*Exercise aim*:
Every record needs to be repeated exactly; its pictures do not.

*Provided data*:
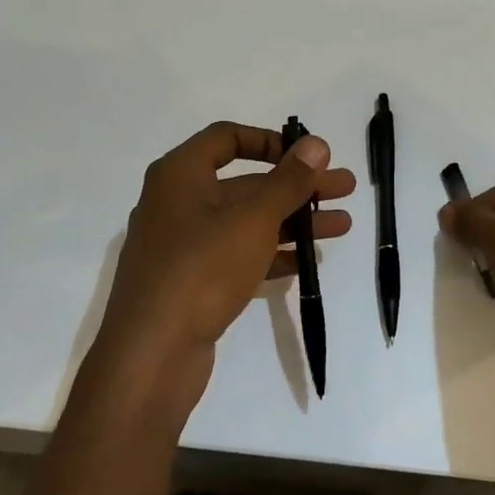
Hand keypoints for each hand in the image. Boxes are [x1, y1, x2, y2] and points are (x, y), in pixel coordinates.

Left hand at [89, 122, 355, 423]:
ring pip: (246, 222)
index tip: (306, 156)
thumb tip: (316, 143)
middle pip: (245, 183)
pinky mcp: (191, 283)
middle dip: (297, 186)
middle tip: (344, 188)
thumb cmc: (201, 270)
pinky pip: (237, 255)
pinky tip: (306, 262)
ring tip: (342, 226)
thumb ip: (288, 181)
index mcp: (180, 175)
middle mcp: (177, 203)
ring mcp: (183, 246)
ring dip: (293, 221)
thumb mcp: (253, 220)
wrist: (150, 356)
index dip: (270, 141)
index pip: (227, 138)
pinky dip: (271, 253)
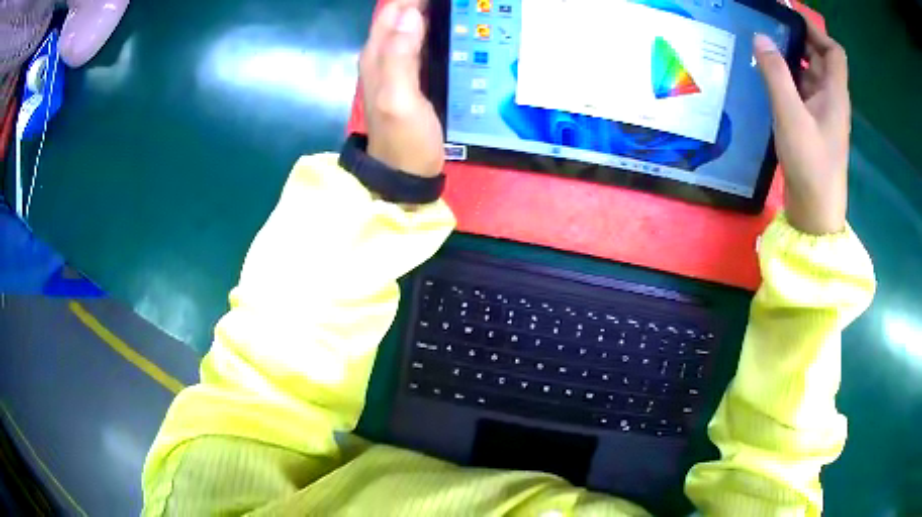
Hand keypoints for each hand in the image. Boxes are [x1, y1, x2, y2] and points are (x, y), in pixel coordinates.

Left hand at [360, 0, 443, 177]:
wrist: (404, 174)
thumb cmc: (405, 139)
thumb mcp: (400, 99)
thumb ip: (400, 56)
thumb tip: (410, 14)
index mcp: (377, 55)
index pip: (392, 10)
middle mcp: (382, 55)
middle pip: (399, 14)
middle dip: (421, 2)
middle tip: (452, 1)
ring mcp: (395, 65)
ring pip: (409, 25)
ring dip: (427, 11)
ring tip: (452, 7)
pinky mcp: (410, 76)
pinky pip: (419, 41)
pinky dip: (432, 28)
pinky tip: (450, 27)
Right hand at [755, 23, 849, 234]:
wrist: (815, 214)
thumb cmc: (811, 165)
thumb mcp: (791, 116)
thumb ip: (776, 75)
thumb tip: (760, 38)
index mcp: (835, 94)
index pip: (834, 51)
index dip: (815, 32)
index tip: (789, 21)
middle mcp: (831, 99)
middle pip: (819, 59)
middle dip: (797, 41)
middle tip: (767, 31)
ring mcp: (822, 114)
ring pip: (808, 75)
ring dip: (789, 61)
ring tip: (761, 52)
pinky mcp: (811, 126)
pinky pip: (800, 93)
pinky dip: (786, 82)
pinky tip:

*Output for this exercise*:
Hand keypoints for each hand in the image. Boxes are [x1, y1, x2, y2] and points are (x, y), in pixel coordinates.

Left hand at [89, 122, 355, 423]:
ring pip: (246, 222)
index tip: (306, 156)
thumb tip: (316, 143)
middle pip: (245, 183)
pinky mcp: (191, 283)
middle dip: (297, 186)
middle tip: (344, 188)
thumb cmc: (201, 270)
pinky pip: (237, 255)
pinky tip: (306, 262)
ring tip: (342, 226)
thumb ip: (288, 181)
index mcp: (180, 175)
middle mcp: (177, 203)
ring mcp: (183, 246)
ring dip: (293, 221)
thumb mcp: (253, 220)
wrist: (150, 356)
index dip: (270, 141)
index pip: (227, 138)
pinky dip: (271, 253)
Hand keypoints for each hand in the image. Boxes are [x1, y1, x2, y2] and points are (x, y), in pixel coordinates.

Left hand at [360, 0, 443, 177]:
wrist: (404, 174)
thumb cmc: (405, 139)
thumb mcp: (400, 99)
thumb ip: (400, 56)
thumb tip: (410, 14)
index mcp: (377, 55)
index pip: (392, 10)
middle mcp: (382, 55)
middle pip: (399, 14)
middle dip: (421, 2)
middle tip: (452, 1)
ring mcp: (395, 65)
ring pip: (409, 25)
ring dip: (427, 11)
ring tip: (452, 7)
pinky mcp: (410, 76)
pinky pip: (419, 41)
pinky dip: (432, 28)
pinky tip: (450, 27)
Right hand at [755, 23, 849, 234]:
wrist: (815, 214)
thumb cmc: (811, 165)
thumb mcp: (791, 116)
thumb ip: (776, 75)
thumb tip: (760, 38)
index mcp: (835, 94)
index pip: (834, 51)
index dip: (815, 32)
index tip: (789, 21)
middle mcp: (831, 99)
middle pip: (819, 59)
middle dip: (797, 41)
middle tip: (767, 31)
ring mcp: (822, 114)
ring pip: (808, 75)
ring dip: (789, 61)
ring tip: (761, 52)
pinky mcp: (811, 126)
pinky pip: (800, 93)
pinky dip: (786, 82)
pinky tip:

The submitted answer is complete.